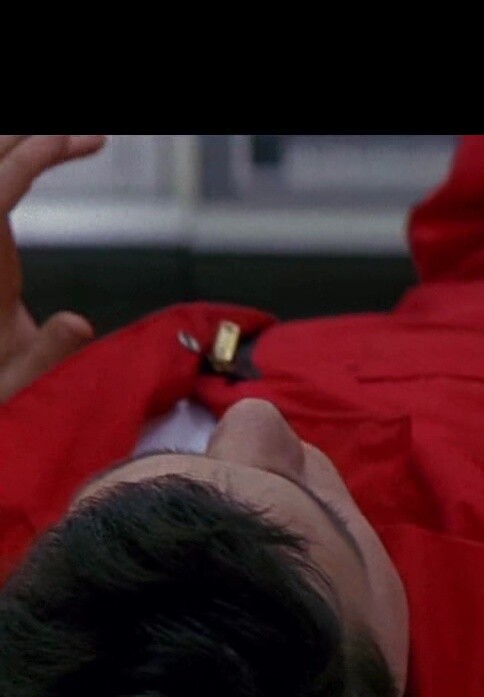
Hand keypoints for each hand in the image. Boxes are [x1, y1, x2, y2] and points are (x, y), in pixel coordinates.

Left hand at [1, 136, 103, 405]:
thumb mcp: (19, 386)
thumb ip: (48, 356)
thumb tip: (78, 323)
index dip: (32, 158)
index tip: (76, 141)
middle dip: (29, 144)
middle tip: (84, 139)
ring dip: (18, 154)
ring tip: (65, 145)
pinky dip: (14, 174)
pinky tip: (37, 167)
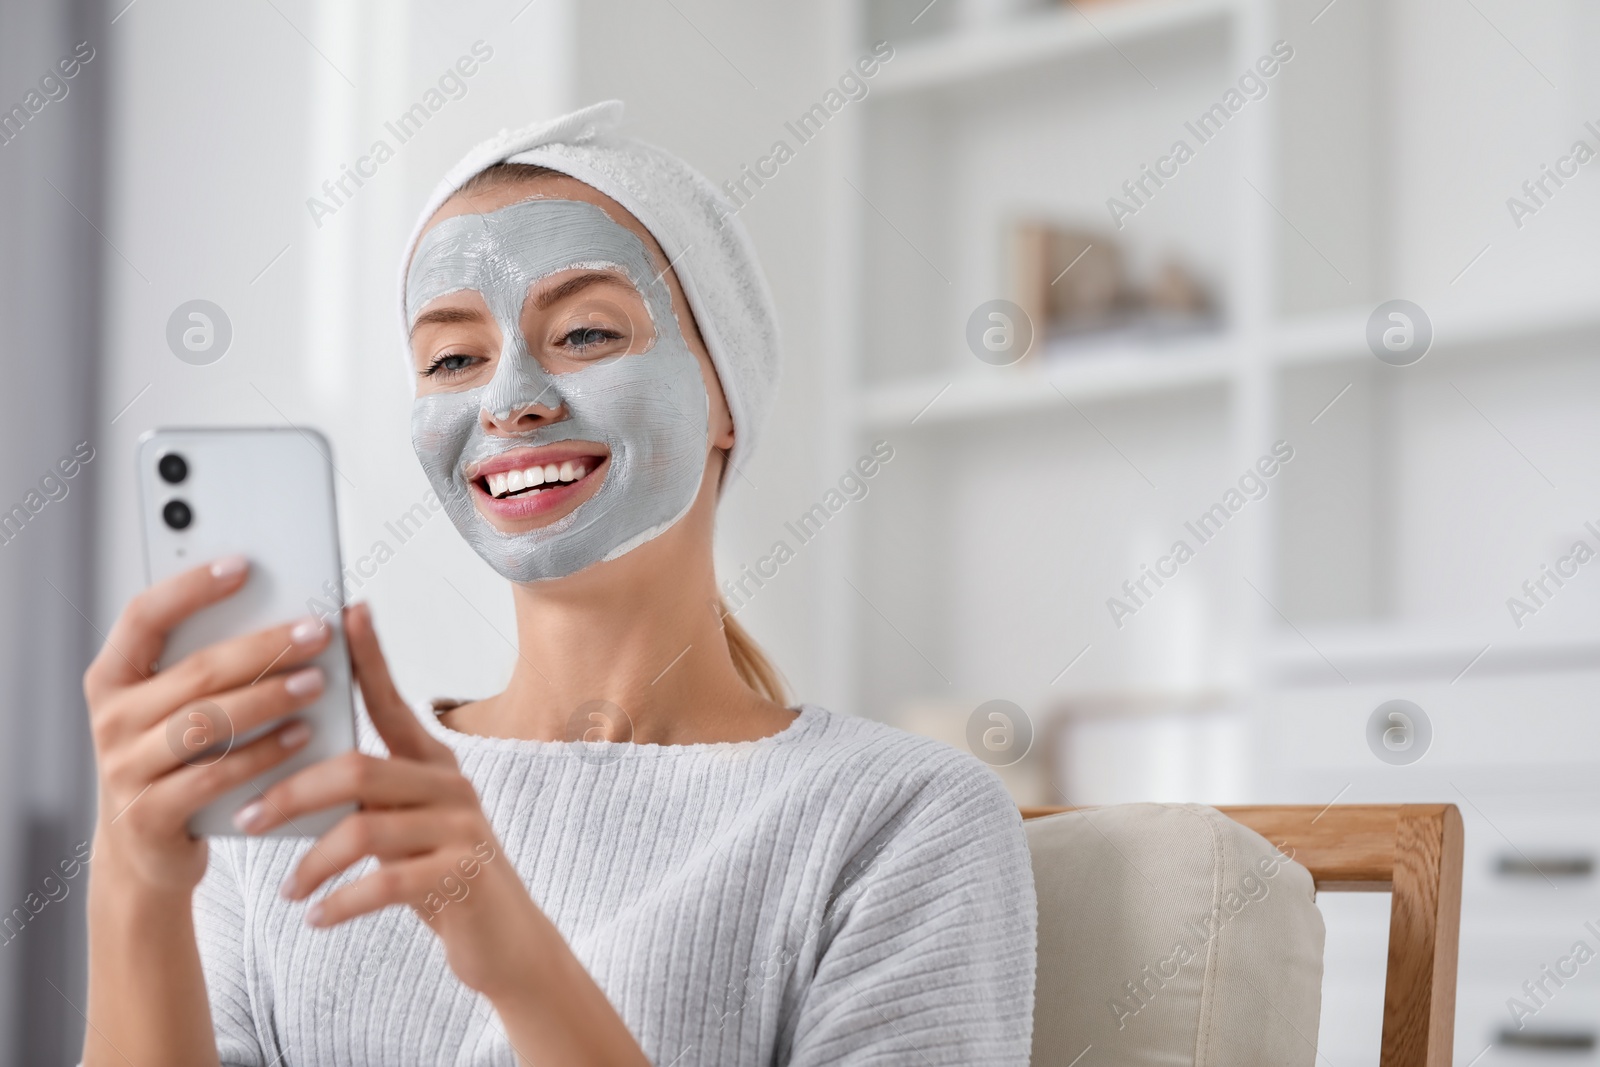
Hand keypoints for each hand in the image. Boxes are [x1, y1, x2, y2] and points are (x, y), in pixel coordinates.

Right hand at [83, 555, 330, 895]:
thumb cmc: (175, 760)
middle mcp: (111, 718)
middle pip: (196, 671)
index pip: (143, 616)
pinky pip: (215, 775)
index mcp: (113, 677)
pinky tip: (302, 735)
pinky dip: (263, 752)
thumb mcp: (173, 708)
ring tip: (317, 681)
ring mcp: (125, 768)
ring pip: (208, 722)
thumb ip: (205, 666)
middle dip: (264, 647)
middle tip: (316, 632)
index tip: (242, 565)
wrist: (144, 849)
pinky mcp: (150, 813)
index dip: (191, 588)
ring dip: (269, 698)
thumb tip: (282, 615)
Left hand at [242, 603, 545, 997]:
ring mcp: (461, 828)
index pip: (393, 701)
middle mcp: (451, 784)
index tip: (343, 614)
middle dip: (292, 794)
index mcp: (432, 762)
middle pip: (358, 769)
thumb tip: (287, 775)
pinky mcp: (462, 875)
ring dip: (313, 861)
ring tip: (287, 887)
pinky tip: (316, 917)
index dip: (369, 658)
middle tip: (247, 818)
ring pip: (366, 827)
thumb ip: (365, 795)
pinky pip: (386, 882)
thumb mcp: (403, 824)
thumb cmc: (438, 874)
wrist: (504, 938)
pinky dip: (341, 900)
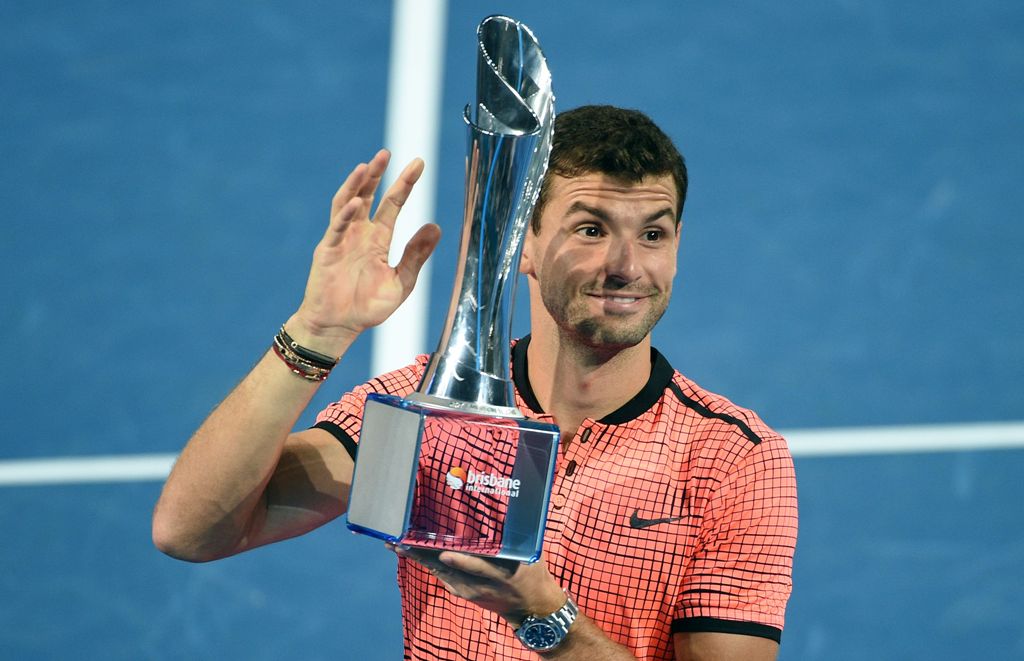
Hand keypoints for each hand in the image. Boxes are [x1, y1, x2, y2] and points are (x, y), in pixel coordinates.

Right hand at [289, 149, 441, 352]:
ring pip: (347, 203)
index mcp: (379, 239)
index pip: (393, 203)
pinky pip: (336, 228)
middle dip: (377, 174)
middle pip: (369, 195)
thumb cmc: (368, 307)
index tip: (418, 163)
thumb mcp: (401, 282)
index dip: (404, 184)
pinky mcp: (326, 250)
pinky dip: (345, 214)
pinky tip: (356, 202)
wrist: (339, 326)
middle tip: (387, 153)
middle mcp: (360, 233)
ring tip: (368, 167)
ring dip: (357, 185)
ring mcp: (341, 239)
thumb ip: (416, 255)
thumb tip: (435, 226)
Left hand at [392, 545, 566, 625]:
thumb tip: (505, 506)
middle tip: (402, 542)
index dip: (460, 561)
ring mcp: (468, 590)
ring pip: (439, 572)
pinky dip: (425, 562)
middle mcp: (481, 585)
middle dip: (424, 556)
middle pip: (448, 570)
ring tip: (396, 544)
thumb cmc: (532, 574)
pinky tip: (408, 551)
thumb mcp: (530, 555)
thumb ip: (516, 536)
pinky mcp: (461, 592)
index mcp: (502, 574)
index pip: (478, 567)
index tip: (444, 552)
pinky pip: (440, 575)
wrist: (531, 609)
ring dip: (417, 558)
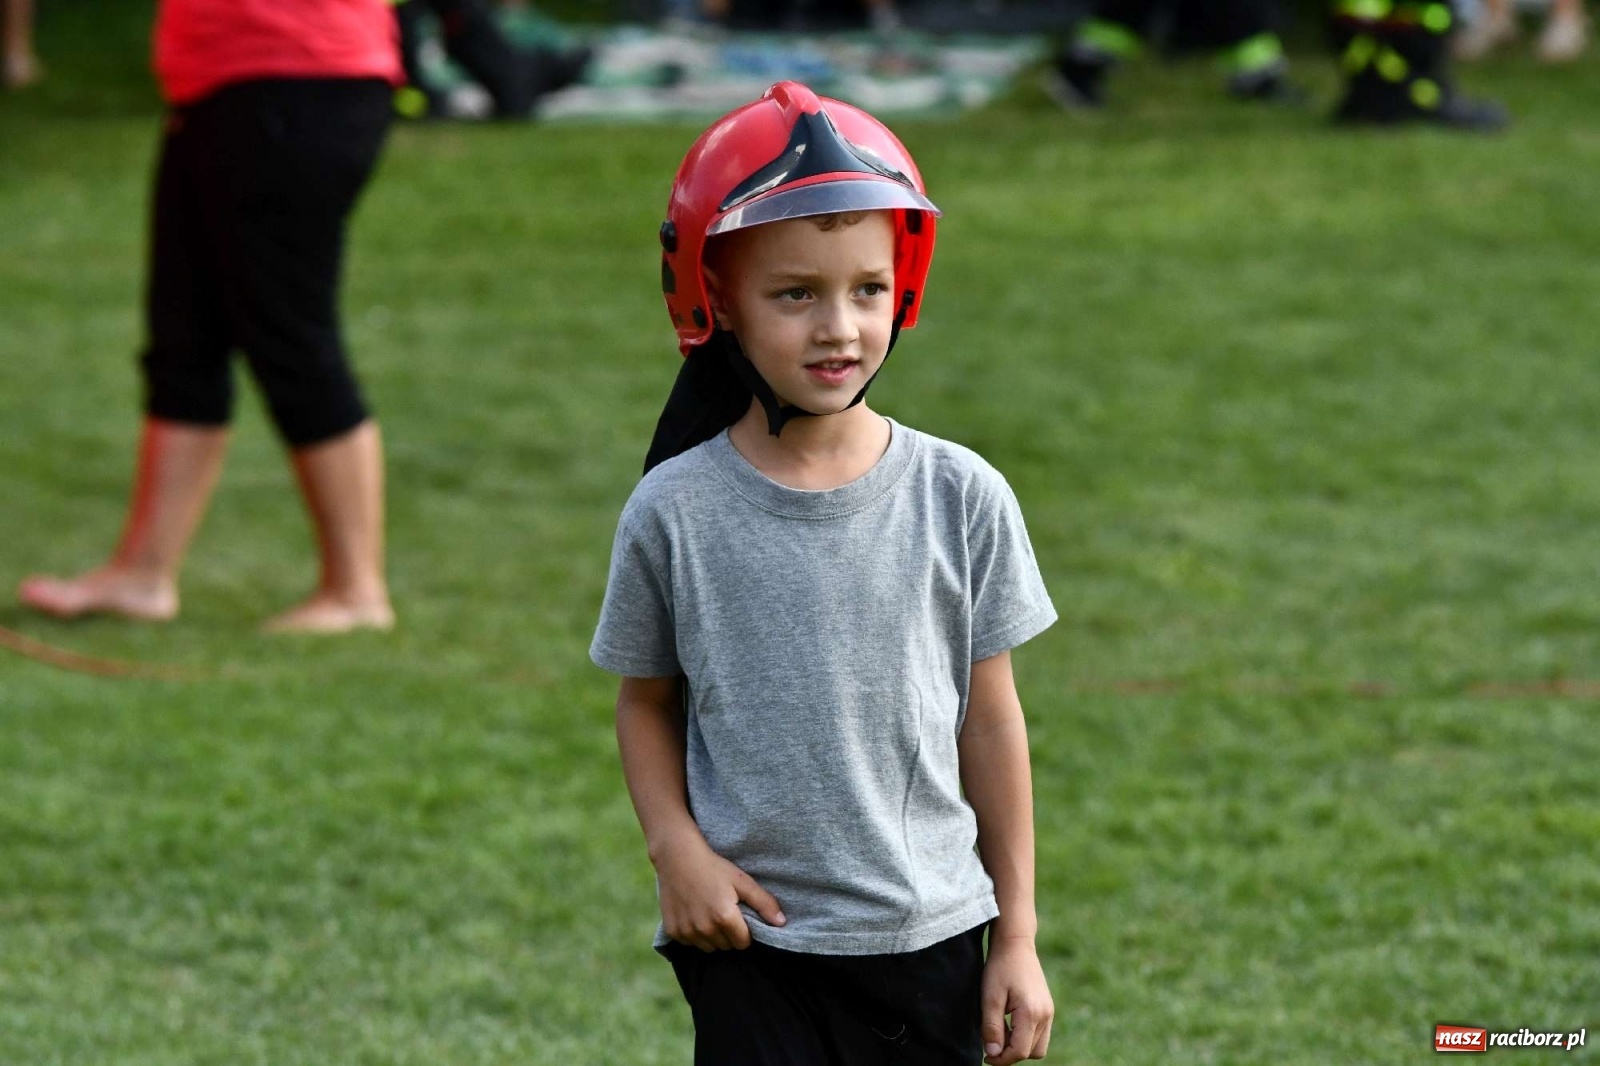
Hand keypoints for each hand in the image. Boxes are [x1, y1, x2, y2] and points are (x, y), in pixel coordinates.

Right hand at [655, 835, 785, 950]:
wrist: (677, 857)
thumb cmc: (713, 866)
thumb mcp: (742, 881)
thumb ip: (764, 903)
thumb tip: (782, 923)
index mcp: (724, 917)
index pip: (743, 943)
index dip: (745, 930)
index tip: (739, 915)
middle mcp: (705, 929)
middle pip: (726, 946)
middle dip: (729, 934)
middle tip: (724, 911)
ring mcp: (687, 932)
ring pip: (708, 947)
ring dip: (712, 936)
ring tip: (709, 912)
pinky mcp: (673, 931)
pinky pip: (690, 943)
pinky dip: (694, 933)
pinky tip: (694, 913)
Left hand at [981, 935, 1053, 1062]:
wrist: (1015, 944)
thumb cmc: (1000, 968)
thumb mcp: (990, 997)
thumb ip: (991, 1027)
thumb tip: (993, 1054)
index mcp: (1031, 1013)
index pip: (1019, 1051)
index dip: (1001, 1059)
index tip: (986, 1056)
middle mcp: (1045, 1015)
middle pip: (1031, 1052)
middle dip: (1011, 1054)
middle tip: (992, 1042)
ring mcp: (1049, 1012)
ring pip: (1038, 1047)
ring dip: (1020, 1047)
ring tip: (1001, 1031)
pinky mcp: (1048, 1008)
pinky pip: (1040, 1035)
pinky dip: (1026, 1037)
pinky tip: (1010, 1024)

= = = = =

→ Work instruction
How many lines in the entries include "wrist"? Only the number is wanted.

→ Answer box
6